• [WHAT THE TASK REQUIRES]: Copy the material below exactly as it appears, line for line, but leave the pictures out of your answer.

• [LISTING]:

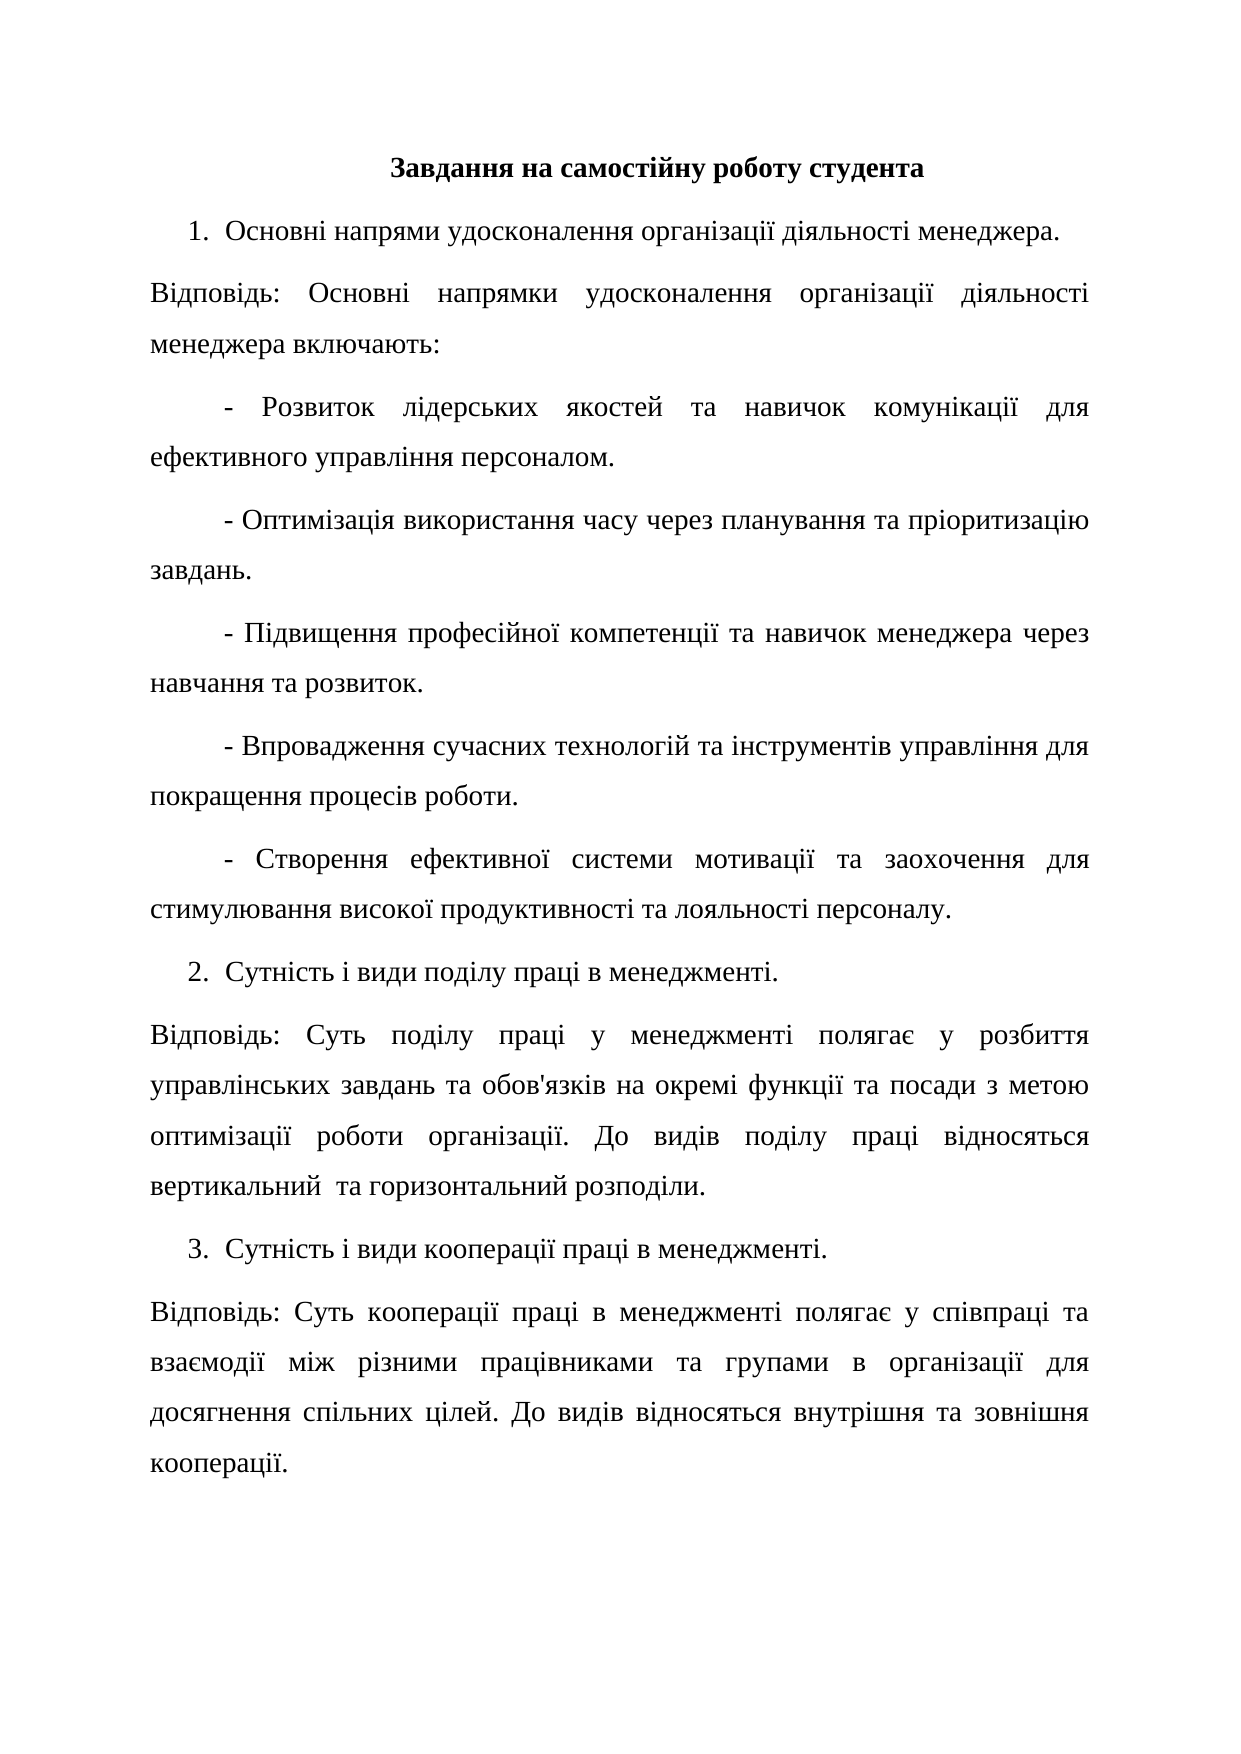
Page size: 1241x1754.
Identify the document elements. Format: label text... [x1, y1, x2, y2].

list Сутність і види поділу праці в менеджменті. [187, 954, 1090, 988]
text Відповідь: Суть поділу праці у менеджменті полягає у розбиття управлінських завдань та обов'язків на окремі функції та посади з метою оптимізації роботи організації. До видів поділу праці відносяться вертикальний та горизонтальний розподіли. [150, 1017, 1090, 1202]
text - Підвищення професійної компетенції та навичок менеджера через навчання та розвиток. [150, 615, 1090, 699]
list Основні напрями удосконалення організації діяльності менеджера.­ [187, 213, 1090, 246]
text - Створення ефективної системи мотивації та заохочення для стимулювання високої продуктивності та лояльності персоналу. [150, 841, 1090, 925]
list Сутність і види кооперації праці в менеджменті. [187, 1231, 1090, 1264]
text Відповідь: Суть кооперації праці в менеджменті полягає у співпраці та взаємодії між різними працівниками та групами в організації для досягнення спільних цілей. До видів відносяться внутрішня та зовнішня кооперації. [150, 1294, 1090, 1478]
text - Оптимізація використання часу через планування та пріоритизацію завдань. [150, 502, 1090, 586]
text - Впровадження сучасних технологій та інструментів управління для покращення процесів роботи. [150, 728, 1090, 812]
text - Розвиток лідерських якостей та навичок комунікації для ефективного управління персоналом. [150, 389, 1090, 473]
text Завдання на самостійну роботу студента [150, 150, 1090, 183]
text Відповідь: Основні напрямки удосконалення організації діяльності менеджера включають: [150, 276, 1090, 359]
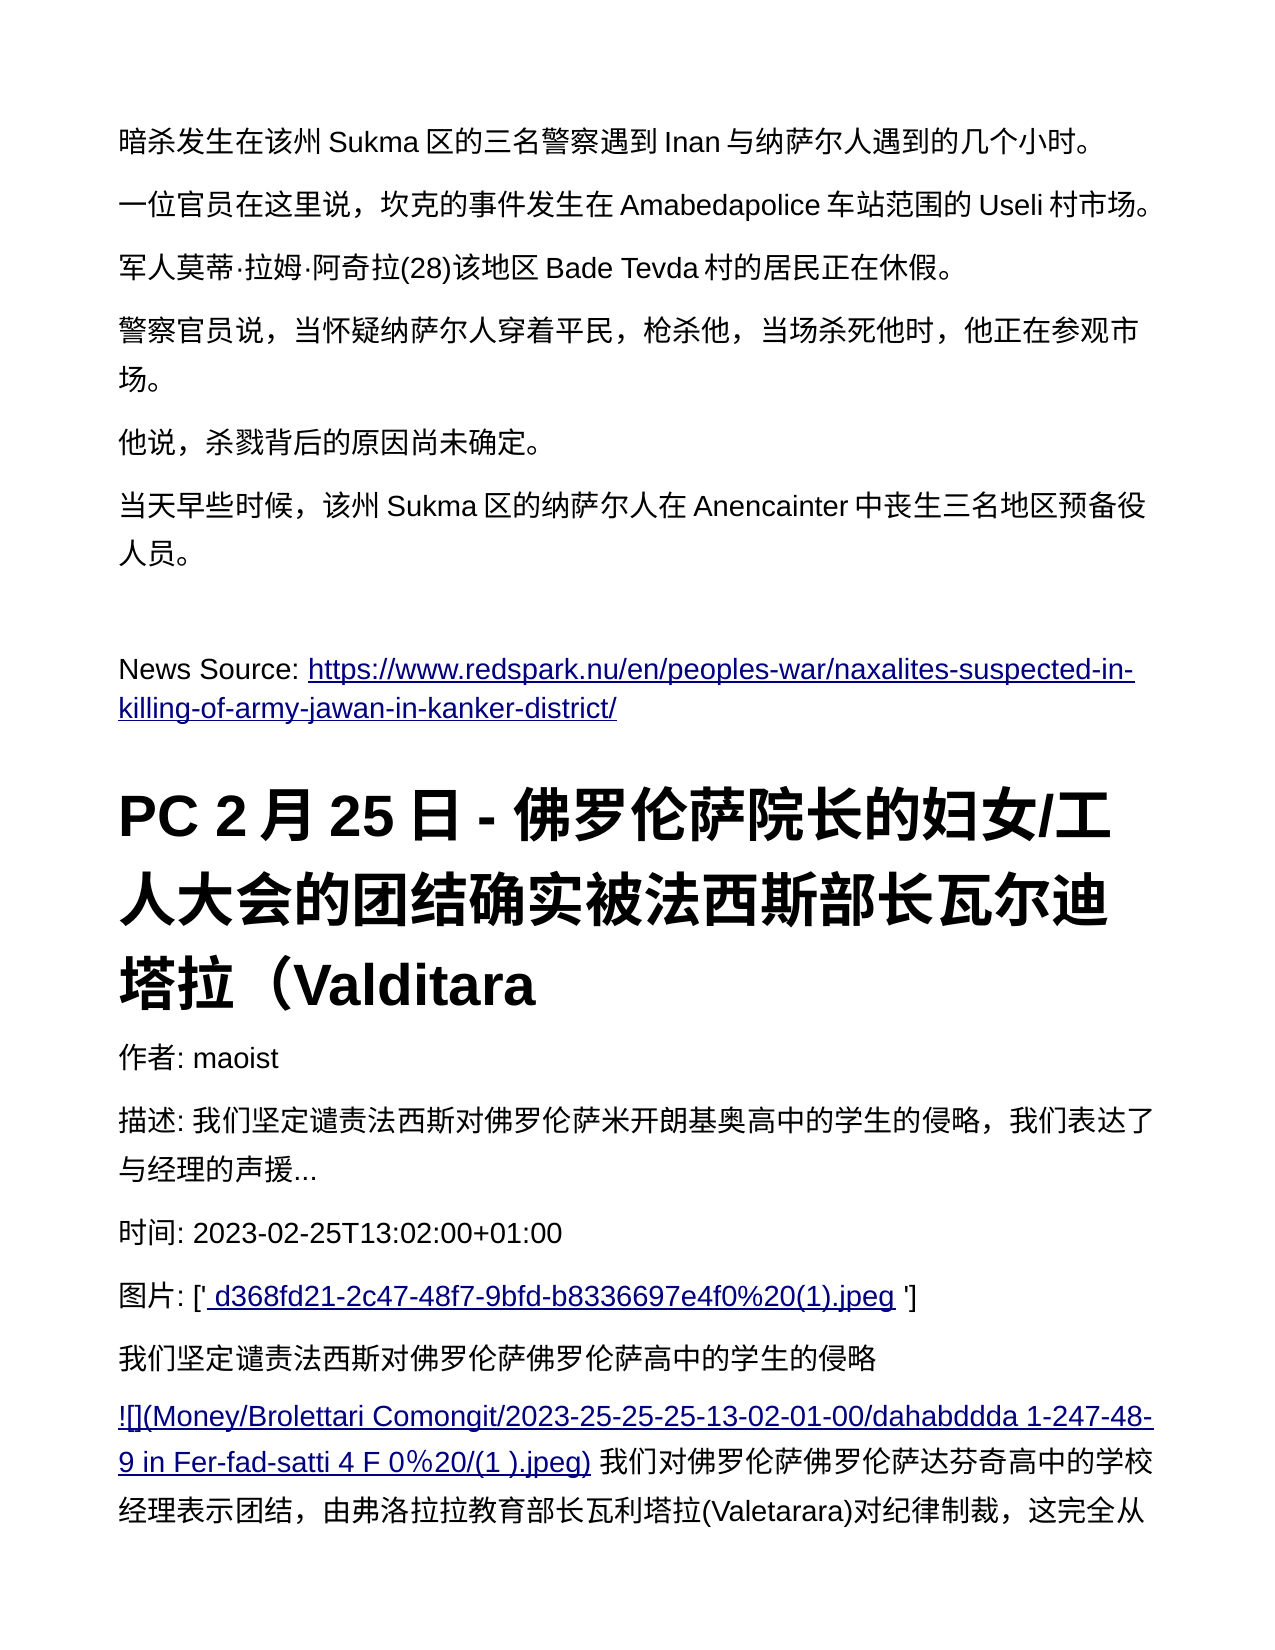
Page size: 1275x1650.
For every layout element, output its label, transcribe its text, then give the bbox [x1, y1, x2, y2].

• [COMPLETED EXERCISE]:
Page size: 1241x1754.
Identify the document elements. Format: label text... [x1, y1, x2, y2].

list Сутність і види поділу праці в менеджменті. [187, 954, 1090, 988]
text Відповідь: Суть поділу праці у менеджменті полягає у розбиття управлінських завдань та обов'язків на окремі функції та посади з метою оптимізації роботи організації. До видів поділу праці відносяться вертикальний та горизонтальний розподіли. [150, 1017, 1090, 1202]
text - Підвищення професійної компетенції та навичок менеджера через навчання та розвиток. [150, 615, 1090, 699]
list Основні напрями удосконалення організації діяльності менеджера.­ [187, 213, 1090, 246]
text - Створення ефективної системи мотивації та заохочення для стимулювання високої продуктивності та лояльності персоналу. [150, 841, 1090, 925]
list Сутність і види кооперації праці в менеджменті. [187, 1231, 1090, 1264]
text Відповідь: Суть кооперації праці в менеджменті полягає у співпраці та взаємодії між різними працівниками та групами в організації для досягнення спільних цілей. До видів відносяться внутрішня та зовнішня кооперації. [150, 1294, 1090, 1478]
text - Оптимізація використання часу через планування та пріоритизацію завдань. [150, 502, 1090, 586]
text - Впровадження сучасних технологій та інструментів управління для покращення процесів роботи. [150, 728, 1090, 812]
text - Розвиток лідерських якостей та навичок комунікації для ефективного управління персоналом. [150, 389, 1090, 473]
text Завдання на самостійну роботу студента [150, 150, 1090, 183]
text Відповідь: Основні напрямки удосконалення організації діяльності менеджера включають: [150, 276, 1090, 359]
Page size: 1275x1650.
For every layout element, output its label, transcribe its text, then give the bbox [x1, y1, x2, y2].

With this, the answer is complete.